Identification: Make sure people know where they are headed. You don’t want to step into your shed to grab a chainsaw and find a big log on the floor. I once stayed at a camp where they recycled everything; they had 2 toilets set up. We were briefed that the one on left was for #1, the right for #2. That is all well and good; unless you are a shy 13 year old who is too nervous to ask which number is for which bowel movement. I crapped in the woods all weekend long. Mark it with the traditional half-moon on the door, maybe a cute sign on the door (‘be a sweetie and wipe the seatie works’. Or in the woods, ‘Have some class and wipe your ***’), or just prop the door open so people can see where they have to sit.
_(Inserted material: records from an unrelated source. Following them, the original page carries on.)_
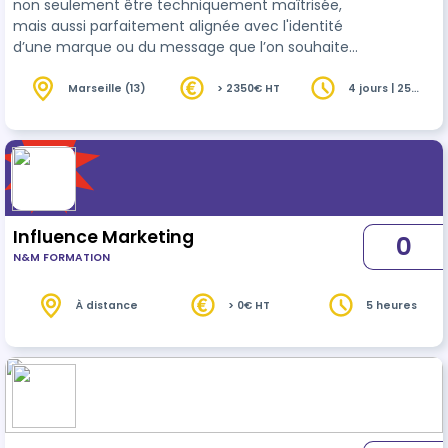
non seulement être techniquement maîtrisée,
mais aussi parfaitement alignée avec l'identité
d’une marque ou du message que l’on souhaite
faire passer. Nous vous proposons une formation
complète pour internaliser ces compétences es…
Marseille (13)
> 2350€ HT
4 jours | 25
heures
Influence Marketing
0
N&M FORMATION
À distance
> 0€ HT
5 heures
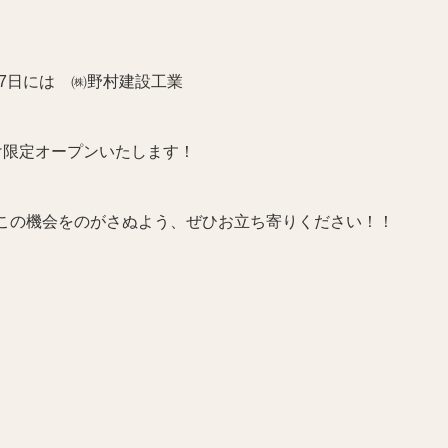
17日には ㈱野村建設工業
け限定オープンいたします！
この機会をのがさぬよう、ぜひお立ち寄りください！！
Reading Material: Personally, I used to stock my bachelor bathroom with Calvin and Hobbes cartoon books. Now that I’m married and have a child, my bathroom is a showpiece, so I can’t get away with useful reading material. I now stash a 3DS in the medicine cabinet for when I have to get away from the family. In outhouses, however, more thought has to be placed on what you are reading. In ‘summer home’ toilet facilities, you will have to humor the wife and pile in a few seed catalogs and thoughtful readings, so see if you can stash an ‘Outdoors Life’ (Pat McManus is the man!) or ‘Cycle World’ close to the bottom of the pile.  At camp, the one concern is that the reading material has soft pages that you can’t easily poke a finger through. Let’s face it, your best work will be done at night anyway, so it isn’t that important. Some hunting camps, in a misplaced show of manliness, stock the logging facility with nudie magazines. For one thing, you are at camp to get away from women. For another, you don’t want to be sitting on the seat reading the pictorial on the twins, and all of a sudden find that in your excitement, you are pee-ing on the back of the door.

All this being said, poo in peace. Always remember, watch out where those huskies go, and don’t you eat that yellow snow.